> Exercise
Return all of the entries exactly, with nothing added or left out.

(Dataset excerpt)
━━━━

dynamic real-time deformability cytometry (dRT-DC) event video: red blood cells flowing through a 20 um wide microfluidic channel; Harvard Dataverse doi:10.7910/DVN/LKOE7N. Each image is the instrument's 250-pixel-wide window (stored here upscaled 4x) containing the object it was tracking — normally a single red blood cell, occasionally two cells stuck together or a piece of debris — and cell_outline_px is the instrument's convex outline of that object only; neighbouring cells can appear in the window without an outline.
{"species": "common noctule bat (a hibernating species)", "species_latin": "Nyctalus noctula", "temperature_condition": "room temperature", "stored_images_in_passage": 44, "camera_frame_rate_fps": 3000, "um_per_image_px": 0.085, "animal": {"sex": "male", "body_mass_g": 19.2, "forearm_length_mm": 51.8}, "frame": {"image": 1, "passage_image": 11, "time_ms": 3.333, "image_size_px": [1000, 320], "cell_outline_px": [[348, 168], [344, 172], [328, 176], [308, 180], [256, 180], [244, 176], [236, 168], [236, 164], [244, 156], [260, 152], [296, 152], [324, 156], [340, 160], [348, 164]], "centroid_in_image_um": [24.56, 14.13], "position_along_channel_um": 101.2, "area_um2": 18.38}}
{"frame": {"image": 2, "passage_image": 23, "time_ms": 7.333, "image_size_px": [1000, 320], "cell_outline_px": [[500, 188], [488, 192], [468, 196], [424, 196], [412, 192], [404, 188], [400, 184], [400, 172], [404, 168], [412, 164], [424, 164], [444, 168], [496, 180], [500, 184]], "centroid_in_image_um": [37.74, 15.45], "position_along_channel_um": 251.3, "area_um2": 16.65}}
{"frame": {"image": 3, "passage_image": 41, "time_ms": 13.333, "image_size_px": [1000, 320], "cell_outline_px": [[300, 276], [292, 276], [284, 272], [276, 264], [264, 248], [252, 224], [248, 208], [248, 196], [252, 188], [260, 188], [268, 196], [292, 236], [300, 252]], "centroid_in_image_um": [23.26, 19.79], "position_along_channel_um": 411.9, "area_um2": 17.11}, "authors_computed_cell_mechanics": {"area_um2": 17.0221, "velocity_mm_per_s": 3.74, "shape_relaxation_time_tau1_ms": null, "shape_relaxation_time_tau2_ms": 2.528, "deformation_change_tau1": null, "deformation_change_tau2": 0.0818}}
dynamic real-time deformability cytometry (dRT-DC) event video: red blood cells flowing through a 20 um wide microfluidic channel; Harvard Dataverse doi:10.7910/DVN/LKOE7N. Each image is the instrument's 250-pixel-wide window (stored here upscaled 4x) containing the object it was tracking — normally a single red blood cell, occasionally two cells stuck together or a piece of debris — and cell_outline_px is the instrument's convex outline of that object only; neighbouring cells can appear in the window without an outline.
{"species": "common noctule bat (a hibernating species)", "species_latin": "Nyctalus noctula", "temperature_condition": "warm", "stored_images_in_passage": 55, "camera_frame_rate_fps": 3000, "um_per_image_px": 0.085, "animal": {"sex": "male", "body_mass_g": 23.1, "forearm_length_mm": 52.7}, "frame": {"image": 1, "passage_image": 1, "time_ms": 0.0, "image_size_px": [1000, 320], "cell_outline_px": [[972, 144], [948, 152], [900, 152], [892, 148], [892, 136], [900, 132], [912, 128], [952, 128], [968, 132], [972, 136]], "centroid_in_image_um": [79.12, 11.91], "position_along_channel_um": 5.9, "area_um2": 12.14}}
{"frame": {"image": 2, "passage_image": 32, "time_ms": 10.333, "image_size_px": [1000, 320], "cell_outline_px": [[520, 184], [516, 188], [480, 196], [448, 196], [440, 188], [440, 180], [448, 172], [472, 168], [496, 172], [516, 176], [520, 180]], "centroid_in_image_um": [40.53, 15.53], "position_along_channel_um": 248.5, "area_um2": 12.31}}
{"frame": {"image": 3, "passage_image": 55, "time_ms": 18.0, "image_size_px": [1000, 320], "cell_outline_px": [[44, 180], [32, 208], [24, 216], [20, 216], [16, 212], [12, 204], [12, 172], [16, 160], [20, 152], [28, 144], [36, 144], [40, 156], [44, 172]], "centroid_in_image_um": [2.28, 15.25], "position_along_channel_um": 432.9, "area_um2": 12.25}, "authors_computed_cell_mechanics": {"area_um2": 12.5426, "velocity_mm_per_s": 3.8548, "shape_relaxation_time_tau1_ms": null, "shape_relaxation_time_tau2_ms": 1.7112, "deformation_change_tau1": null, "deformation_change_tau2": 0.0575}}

━━━━

> Final result
dynamic real-time deformability cytometry (dRT-DC) event video: red blood cells flowing through a 20 um wide microfluidic channel; Harvard Dataverse doi:10.7910/DVN/LKOE7N. Each image is the instrument's 250-pixel-wide window (stored here upscaled 4x) containing the object it was tracking — normally a single red blood cell, occasionally two cells stuck together or a piece of debris — and cell_outline_px is the instrument's convex outline of that object only; neighbouring cells can appear in the window without an outline.
{"species": "common noctule bat (a hibernating species)", "species_latin": "Nyctalus noctula", "temperature_condition": "room temperature", "stored_images_in_passage": 44, "camera_frame_rate_fps": 3000, "um_per_image_px": 0.085, "animal": {"sex": "male", "body_mass_g": 19.2, "forearm_length_mm": 51.8}, "frame": {"image": 1, "passage_image": 11, "time_ms": 3.333, "image_size_px": [1000, 320], "cell_outline_px": [[348, 168], [344, 172], [328, 176], [308, 180], [256, 180], [244, 176], [236, 168], [236, 164], [244, 156], [260, 152], [296, 152], [324, 156], [340, 160], [348, 164]], "centroid_in_image_um": [24.56, 14.13], "position_along_channel_um": 101.2, "area_um2": 18.38}}
{"frame": {"image": 2, "passage_image": 23, "time_ms": 7.333, "image_size_px": [1000, 320], "cell_outline_px": [[500, 188], [488, 192], [468, 196], [424, 196], [412, 192], [404, 188], [400, 184], [400, 172], [404, 168], [412, 164], [424, 164], [444, 168], [496, 180], [500, 184]], "centroid_in_image_um": [37.74, 15.45], "position_along_channel_um": 251.3, "area_um2": 16.65}}
{"frame": {"image": 3, "passage_image": 41, "time_ms": 13.333, "image_size_px": [1000, 320], "cell_outline_px": [[300, 276], [292, 276], [284, 272], [276, 264], [264, 248], [252, 224], [248, 208], [248, 196], [252, 188], [260, 188], [268, 196], [292, 236], [300, 252]], "centroid_in_image_um": [23.26, 19.79], "position_along_channel_um": 411.9, "area_um2": 17.11}, "authors_computed_cell_mechanics": {"area_um2": 17.0221, "velocity_mm_per_s": 3.74, "shape_relaxation_time_tau1_ms": null, "shape_relaxation_time_tau2_ms": 2.528, "deformation_change_tau1": null, "deformation_change_tau2": 0.0818}}
dynamic real-time deformability cytometry (dRT-DC) event video: red blood cells flowing through a 20 um wide microfluidic channel; Harvard Dataverse doi:10.7910/DVN/LKOE7N. Each image is the instrument's 250-pixel-wide window (stored here upscaled 4x) containing the object it was tracking — normally a single red blood cell, occasionally two cells stuck together or a piece of debris — and cell_outline_px is the instrument's convex outline of that object only; neighbouring cells can appear in the window without an outline.
{"species": "common noctule bat (a hibernating species)", "species_latin": "Nyctalus noctula", "temperature_condition": "warm", "stored_images_in_passage": 55, "camera_frame_rate_fps": 3000, "um_per_image_px": 0.085, "animal": {"sex": "male", "body_mass_g": 23.1, "forearm_length_mm": 52.7}, "frame": {"image": 1, "passage_image": 1, "time_ms": 0.0, "image_size_px": [1000, 320], "cell_outline_px": [[972, 144], [948, 152], [900, 152], [892, 148], [892, 136], [900, 132], [912, 128], [952, 128], [968, 132], [972, 136]], "centroid_in_image_um": [79.12, 11.91], "position_along_channel_um": 5.9, "area_um2": 12.14}}
{"frame": {"image": 2, "passage_image": 32, "time_ms": 10.333, "image_size_px": [1000, 320], "cell_outline_px": [[520, 184], [516, 188], [480, 196], [448, 196], [440, 188], [440, 180], [448, 172], [472, 168], [496, 172], [516, 176], [520, 180]], "centroid_in_image_um": [40.53, 15.53], "position_along_channel_um": 248.5, "area_um2": 12.31}}
{"frame": {"image": 3, "passage_image": 55, "time_ms": 18.0, "image_size_px": [1000, 320], "cell_outline_px": [[44, 180], [32, 208], [24, 216], [20, 216], [16, 212], [12, 204], [12, 172], [16, 160], [20, 152], [28, 144], [36, 144], [40, 156], [44, 172]], "centroid_in_image_um": [2.28, 15.25], "position_along_channel_um": 432.9, "area_um2": 12.25}, "authors_computed_cell_mechanics": {"area_um2": 12.5426, "velocity_mm_per_s": 3.8548, "shape_relaxation_time_tau1_ms": null, "shape_relaxation_time_tau2_ms": 1.7112, "deformation_change_tau1": null, "deformation_change_tau2": 0.0575}}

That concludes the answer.